## EXERCISE
Copy out the entries below line for line, with no changes to any of them.

## DATA SUPPLIED
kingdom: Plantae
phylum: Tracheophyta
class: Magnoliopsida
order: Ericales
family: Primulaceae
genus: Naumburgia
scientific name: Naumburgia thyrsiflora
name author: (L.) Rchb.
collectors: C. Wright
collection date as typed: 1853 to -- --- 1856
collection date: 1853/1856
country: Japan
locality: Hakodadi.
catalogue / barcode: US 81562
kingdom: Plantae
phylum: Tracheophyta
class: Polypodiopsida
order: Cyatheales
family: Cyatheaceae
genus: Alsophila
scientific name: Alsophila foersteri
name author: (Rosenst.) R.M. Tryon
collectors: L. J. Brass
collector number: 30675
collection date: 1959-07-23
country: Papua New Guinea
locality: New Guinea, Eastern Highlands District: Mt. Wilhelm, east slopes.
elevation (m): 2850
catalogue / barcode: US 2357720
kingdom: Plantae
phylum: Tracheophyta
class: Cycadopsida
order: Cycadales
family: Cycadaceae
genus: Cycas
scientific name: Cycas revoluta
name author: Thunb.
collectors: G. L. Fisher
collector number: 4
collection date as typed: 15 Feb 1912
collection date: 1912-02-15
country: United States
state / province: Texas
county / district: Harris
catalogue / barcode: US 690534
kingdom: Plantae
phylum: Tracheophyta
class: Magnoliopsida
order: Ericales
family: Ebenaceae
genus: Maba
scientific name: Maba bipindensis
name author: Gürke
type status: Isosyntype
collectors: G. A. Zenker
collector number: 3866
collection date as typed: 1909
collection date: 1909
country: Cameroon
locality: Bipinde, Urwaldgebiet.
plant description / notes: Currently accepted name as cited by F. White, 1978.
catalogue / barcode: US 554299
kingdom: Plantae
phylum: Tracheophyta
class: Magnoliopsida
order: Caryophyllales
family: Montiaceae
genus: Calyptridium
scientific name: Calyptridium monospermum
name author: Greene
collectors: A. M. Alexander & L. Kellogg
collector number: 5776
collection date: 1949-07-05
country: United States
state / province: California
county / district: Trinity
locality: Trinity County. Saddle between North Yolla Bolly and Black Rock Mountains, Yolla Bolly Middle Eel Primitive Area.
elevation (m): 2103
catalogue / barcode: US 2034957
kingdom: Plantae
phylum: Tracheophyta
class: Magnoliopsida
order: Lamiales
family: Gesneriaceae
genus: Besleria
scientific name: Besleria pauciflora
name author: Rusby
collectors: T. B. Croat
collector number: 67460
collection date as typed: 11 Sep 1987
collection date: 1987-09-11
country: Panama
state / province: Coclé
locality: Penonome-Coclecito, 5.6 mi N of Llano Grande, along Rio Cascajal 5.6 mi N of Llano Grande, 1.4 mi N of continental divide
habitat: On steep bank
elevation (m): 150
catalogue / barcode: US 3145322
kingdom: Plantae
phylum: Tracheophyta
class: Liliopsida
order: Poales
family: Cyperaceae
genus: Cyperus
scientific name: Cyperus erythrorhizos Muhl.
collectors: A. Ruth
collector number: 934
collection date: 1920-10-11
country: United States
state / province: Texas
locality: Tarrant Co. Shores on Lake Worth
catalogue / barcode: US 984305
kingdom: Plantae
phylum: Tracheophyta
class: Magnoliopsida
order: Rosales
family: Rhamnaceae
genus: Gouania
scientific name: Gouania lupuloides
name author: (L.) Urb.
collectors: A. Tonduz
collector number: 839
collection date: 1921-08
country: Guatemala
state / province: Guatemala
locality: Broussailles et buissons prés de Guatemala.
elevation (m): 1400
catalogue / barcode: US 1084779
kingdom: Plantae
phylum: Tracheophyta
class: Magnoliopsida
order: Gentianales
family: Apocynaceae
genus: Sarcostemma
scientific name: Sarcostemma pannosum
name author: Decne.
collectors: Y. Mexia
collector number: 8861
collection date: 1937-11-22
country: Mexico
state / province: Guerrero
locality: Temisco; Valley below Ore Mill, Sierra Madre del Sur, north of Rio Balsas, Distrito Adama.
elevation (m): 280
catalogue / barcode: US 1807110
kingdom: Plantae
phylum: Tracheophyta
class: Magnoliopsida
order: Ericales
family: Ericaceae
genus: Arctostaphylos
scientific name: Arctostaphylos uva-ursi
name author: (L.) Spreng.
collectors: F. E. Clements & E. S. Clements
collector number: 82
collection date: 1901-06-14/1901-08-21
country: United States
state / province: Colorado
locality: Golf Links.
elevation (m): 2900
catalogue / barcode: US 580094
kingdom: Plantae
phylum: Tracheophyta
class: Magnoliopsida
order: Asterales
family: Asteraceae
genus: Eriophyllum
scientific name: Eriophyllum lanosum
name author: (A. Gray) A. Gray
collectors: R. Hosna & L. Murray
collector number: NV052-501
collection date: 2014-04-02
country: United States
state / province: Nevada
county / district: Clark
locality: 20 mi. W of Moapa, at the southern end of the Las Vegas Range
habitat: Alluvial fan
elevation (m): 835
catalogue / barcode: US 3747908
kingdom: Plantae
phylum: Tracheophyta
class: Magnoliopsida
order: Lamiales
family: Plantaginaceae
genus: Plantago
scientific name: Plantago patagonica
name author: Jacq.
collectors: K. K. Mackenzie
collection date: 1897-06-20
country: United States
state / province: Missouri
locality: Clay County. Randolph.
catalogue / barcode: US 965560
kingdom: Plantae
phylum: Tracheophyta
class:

## THE OUTPUT
kingdom: Plantae
phylum: Tracheophyta
class: Magnoliopsida
order: Ericales
family: Primulaceae
genus: Naumburgia
scientific name: Naumburgia thyrsiflora
name author: (L.) Rchb.
collectors: C. Wright
collection date as typed: 1853 to -- --- 1856
collection date: 1853/1856
country: Japan
locality: Hakodadi.
catalogue / barcode: US 81562
kingdom: Plantae
phylum: Tracheophyta
class: Polypodiopsida
order: Cyatheales
family: Cyatheaceae
genus: Alsophila
scientific name: Alsophila foersteri
name author: (Rosenst.) R.M. Tryon
collectors: L. J. Brass
collector number: 30675
collection date: 1959-07-23
country: Papua New Guinea
locality: New Guinea, Eastern Highlands District: Mt. Wilhelm, east slopes.
elevation (m): 2850
catalogue / barcode: US 2357720
kingdom: Plantae
phylum: Tracheophyta
class: Cycadopsida
order: Cycadales
family: Cycadaceae
genus: Cycas
scientific name: Cycas revoluta
name author: Thunb.
collectors: G. L. Fisher
collector number: 4
collection date as typed: 15 Feb 1912
collection date: 1912-02-15
country: United States
state / province: Texas
county / district: Harris
catalogue / barcode: US 690534
kingdom: Plantae
phylum: Tracheophyta
class: Magnoliopsida
order: Ericales
family: Ebenaceae
genus: Maba
scientific name: Maba bipindensis
name author: Gürke
type status: Isosyntype
collectors: G. A. Zenker
collector number: 3866
collection date as typed: 1909
collection date: 1909
country: Cameroon
locality: Bipinde, Urwaldgebiet.
plant description / notes: Currently accepted name as cited by F. White, 1978.
catalogue / barcode: US 554299
kingdom: Plantae
phylum: Tracheophyta
class: Magnoliopsida
order: Caryophyllales
family: Montiaceae
genus: Calyptridium
scientific name: Calyptridium monospermum
name author: Greene
collectors: A. M. Alexander & L. Kellogg
collector number: 5776
collection date: 1949-07-05
country: United States
state / province: California
county / district: Trinity
locality: Trinity County. Saddle between North Yolla Bolly and Black Rock Mountains, Yolla Bolly Middle Eel Primitive Area.
elevation (m): 2103
catalogue / barcode: US 2034957
kingdom: Plantae
phylum: Tracheophyta
class: Magnoliopsida
order: Lamiales
family: Gesneriaceae
genus: Besleria
scientific name: Besleria pauciflora
name author: Rusby
collectors: T. B. Croat
collector number: 67460
collection date as typed: 11 Sep 1987
collection date: 1987-09-11
country: Panama
state / province: Coclé
locality: Penonome-Coclecito, 5.6 mi N of Llano Grande, along Rio Cascajal 5.6 mi N of Llano Grande, 1.4 mi N of continental divide
habitat: On steep bank
elevation (m): 150
catalogue / barcode: US 3145322
kingdom: Plantae
phylum: Tracheophyta
class: Liliopsida
order: Poales
family: Cyperaceae
genus: Cyperus
scientific name: Cyperus erythrorhizos Muhl.
collectors: A. Ruth
collector number: 934
collection date: 1920-10-11
country: United States
state / province: Texas
locality: Tarrant Co. Shores on Lake Worth
catalogue / barcode: US 984305
kingdom: Plantae
phylum: Tracheophyta
class: Magnoliopsida
order: Rosales
family: Rhamnaceae
genus: Gouania
scientific name: Gouania lupuloides
name author: (L.) Urb.
collectors: A. Tonduz
collector number: 839
collection date: 1921-08
country: Guatemala
state / province: Guatemala
locality: Broussailles et buissons prés de Guatemala.
elevation (m): 1400
catalogue / barcode: US 1084779
kingdom: Plantae
phylum: Tracheophyta
class: Magnoliopsida
order: Gentianales
family: Apocynaceae
genus: Sarcostemma
scientific name: Sarcostemma pannosum
name author: Decne.
collectors: Y. Mexia
collector number: 8861
collection date: 1937-11-22
country: Mexico
state / province: Guerrero
locality: Temisco; Valley below Ore Mill, Sierra Madre del Sur, north of Rio Balsas, Distrito Adama.
elevation (m): 280
catalogue / barcode: US 1807110
kingdom: Plantae
phylum: Tracheophyta
class: Magnoliopsida
order: Ericales
family: Ericaceae
genus: Arctostaphylos
scientific name: Arctostaphylos uva-ursi
name author: (L.) Spreng.
collectors: F. E. Clements & E. S. Clements
collector number: 82
collection date: 1901-06-14/1901-08-21
country: United States
state / province: Colorado
locality: Golf Links.
elevation (m): 2900
catalogue / barcode: US 580094
kingdom: Plantae
phylum: Tracheophyta
class: Magnoliopsida
order: Asterales
family: Asteraceae
genus: Eriophyllum
scientific name: Eriophyllum lanosum
name author: (A. Gray) A. Gray
collectors: R. Hosna & L. Murray
collector number: NV052-501
collection date: 2014-04-02
country: United States
state / province: Nevada
county / district: Clark
locality: 20 mi. W of Moapa, at the southern end of the Las Vegas Range
habitat: Alluvial fan
elevation (m): 835
catalogue / barcode: US 3747908
kingdom: Plantae
phylum: Tracheophyta
class: Magnoliopsida
order: Lamiales
family: Plantaginaceae
genus: Plantago
scientific name: Plantago patagonica
name author: Jacq.
collectors: K. K. Mackenzie
collection date: 1897-06-20
country: United States
state / province: Missouri
locality: Clay County. Randolph.
catalogue / barcode: US 965560
kingdom: Plantae
phylum: Tracheophyta
class:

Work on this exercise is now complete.